Winter has been going on for what seems like forever. With yet another cold front about to hit, we take a look at some of the usual and not-so-usual things our bodies get up to when the thermostat goes down.
Known in medical circles as piloerection or pilomotor reflex, goosebumps occur in a number of instances, such as sexual arousal, fear, pleasure, awe, euphoria, nostalgia and admiration. It also happens when we get cold. When it gets cold the sympathetic nervous system reacts by contracting certain muscles, causing hair follicles to protrude from the skin, the muscle tension created by this warms the body and often happens in conjunction with shivering.
It's believed that, similar to goosebumps, nipples (both male and female) react to instances such as sexual arousal, fear and also cold, and similarly warms the body from the muscle tension.
Shrinking scrotum and retracting testicles
Sperm are quite sensitive little critters and should be kept at 35 or 36 degrees Celsius, which explains why the scrotum (which contains the testicles) is outside the body (normal body temperature is around 37 degrees Celsius). However, when things get colder the cremaster muscles around the testes pull them towards the body, thereby regulating temperature.
Men (and women) feel friskier
Studies have shown that our sexual activity is seasonal, peaking at the height of summer and (especially for men) winter. While the reason for this is unclear, experts argue that summer is associated with holidays and that during winter couples tend to stay in rather than go out in the cold. Others blame it on hormonal changes that occur in both men and women, during summer and winter.
Women feel colder
When you're out on the town and your lady asks for your jacket to keep her warm, she's not simply playing a damsel in distress, her body may actually feel colder than yours. It's been shown in studies that while there's no actual difference in body temperature between men and women, it's all down to body composition. Men have more muscle than women and the theory is that because muscle is better at generating heat than fat (which is better at retaining heat), women may feel cold more.

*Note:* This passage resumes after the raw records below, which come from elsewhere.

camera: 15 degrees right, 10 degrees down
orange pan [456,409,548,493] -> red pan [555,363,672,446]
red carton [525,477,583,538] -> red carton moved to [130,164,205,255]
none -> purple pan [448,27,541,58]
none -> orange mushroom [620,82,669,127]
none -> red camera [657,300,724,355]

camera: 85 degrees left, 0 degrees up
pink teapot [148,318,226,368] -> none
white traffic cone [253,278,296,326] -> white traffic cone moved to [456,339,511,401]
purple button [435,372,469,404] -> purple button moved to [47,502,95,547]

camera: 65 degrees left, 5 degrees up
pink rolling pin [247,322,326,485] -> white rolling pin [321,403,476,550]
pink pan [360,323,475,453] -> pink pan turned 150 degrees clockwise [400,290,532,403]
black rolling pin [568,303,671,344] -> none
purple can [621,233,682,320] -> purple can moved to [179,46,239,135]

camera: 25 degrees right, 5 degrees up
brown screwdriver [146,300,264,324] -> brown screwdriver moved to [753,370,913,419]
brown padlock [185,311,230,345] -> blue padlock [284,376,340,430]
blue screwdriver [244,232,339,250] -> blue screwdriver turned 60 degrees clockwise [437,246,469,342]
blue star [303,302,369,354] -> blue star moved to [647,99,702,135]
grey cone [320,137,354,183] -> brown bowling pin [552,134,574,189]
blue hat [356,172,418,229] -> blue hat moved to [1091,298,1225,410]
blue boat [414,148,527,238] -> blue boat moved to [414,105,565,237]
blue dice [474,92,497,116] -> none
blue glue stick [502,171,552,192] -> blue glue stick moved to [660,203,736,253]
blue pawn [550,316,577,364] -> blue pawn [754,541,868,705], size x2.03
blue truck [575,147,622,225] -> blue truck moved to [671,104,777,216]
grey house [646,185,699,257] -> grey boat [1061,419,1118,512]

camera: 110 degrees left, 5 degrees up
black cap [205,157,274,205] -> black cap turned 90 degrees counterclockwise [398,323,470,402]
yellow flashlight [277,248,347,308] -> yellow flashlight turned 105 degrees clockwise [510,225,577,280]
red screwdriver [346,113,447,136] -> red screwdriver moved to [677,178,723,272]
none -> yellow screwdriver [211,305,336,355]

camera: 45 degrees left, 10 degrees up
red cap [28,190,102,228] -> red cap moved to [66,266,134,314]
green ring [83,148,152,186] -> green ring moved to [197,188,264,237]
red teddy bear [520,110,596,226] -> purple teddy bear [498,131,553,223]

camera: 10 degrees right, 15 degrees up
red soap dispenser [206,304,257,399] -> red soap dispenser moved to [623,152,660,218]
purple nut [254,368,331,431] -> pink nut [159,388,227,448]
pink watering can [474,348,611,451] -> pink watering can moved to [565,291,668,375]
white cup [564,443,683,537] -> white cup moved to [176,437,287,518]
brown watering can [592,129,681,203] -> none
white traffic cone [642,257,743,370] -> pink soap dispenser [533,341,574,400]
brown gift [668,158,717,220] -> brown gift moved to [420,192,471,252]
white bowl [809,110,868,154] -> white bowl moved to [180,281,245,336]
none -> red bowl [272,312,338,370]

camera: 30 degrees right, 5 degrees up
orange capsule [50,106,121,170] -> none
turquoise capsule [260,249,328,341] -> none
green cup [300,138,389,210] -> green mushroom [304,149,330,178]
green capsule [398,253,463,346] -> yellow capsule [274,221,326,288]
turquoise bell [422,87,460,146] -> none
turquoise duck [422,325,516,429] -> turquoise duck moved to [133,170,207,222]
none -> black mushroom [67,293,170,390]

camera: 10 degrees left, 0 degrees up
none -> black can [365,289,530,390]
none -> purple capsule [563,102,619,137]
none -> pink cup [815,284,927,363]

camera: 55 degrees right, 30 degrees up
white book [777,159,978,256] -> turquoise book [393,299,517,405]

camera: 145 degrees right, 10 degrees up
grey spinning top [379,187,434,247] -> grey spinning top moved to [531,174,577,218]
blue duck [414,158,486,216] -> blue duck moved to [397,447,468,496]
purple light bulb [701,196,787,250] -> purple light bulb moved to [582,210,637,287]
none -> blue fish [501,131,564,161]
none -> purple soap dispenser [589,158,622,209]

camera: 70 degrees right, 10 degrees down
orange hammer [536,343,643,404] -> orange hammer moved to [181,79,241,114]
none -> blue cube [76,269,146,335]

Paradoxical undressing and terminal burrowing
Our bodies are pretty amazing things and can adapt well to varying, even extreme, conditions. On the more morbid side of things, researchers have observed the odd phenomena known as paradoxical undressing and terminal burrowing, whereby people who are in the final stages of lethal hypothermia would remove all their clothes as if they were really hot, then try to crawl into a small space as if they were burrowing.
The researchers believe that the shedding of clothes is due to one of two things; a vasodilatation that give a feeling of warmth, brought on by cold-induced paralysis of the nerves in the walls of the vessels. The other theory is that the reflex vascoconstriction may lead to paralysis of the vasomotor centre, which gives the sensation of body temperature that is higher than it actually is.
The burrowing behaviour occurs just before death and seems to be a final mechanism of protection and is similar to the way certain animals enter hibernation.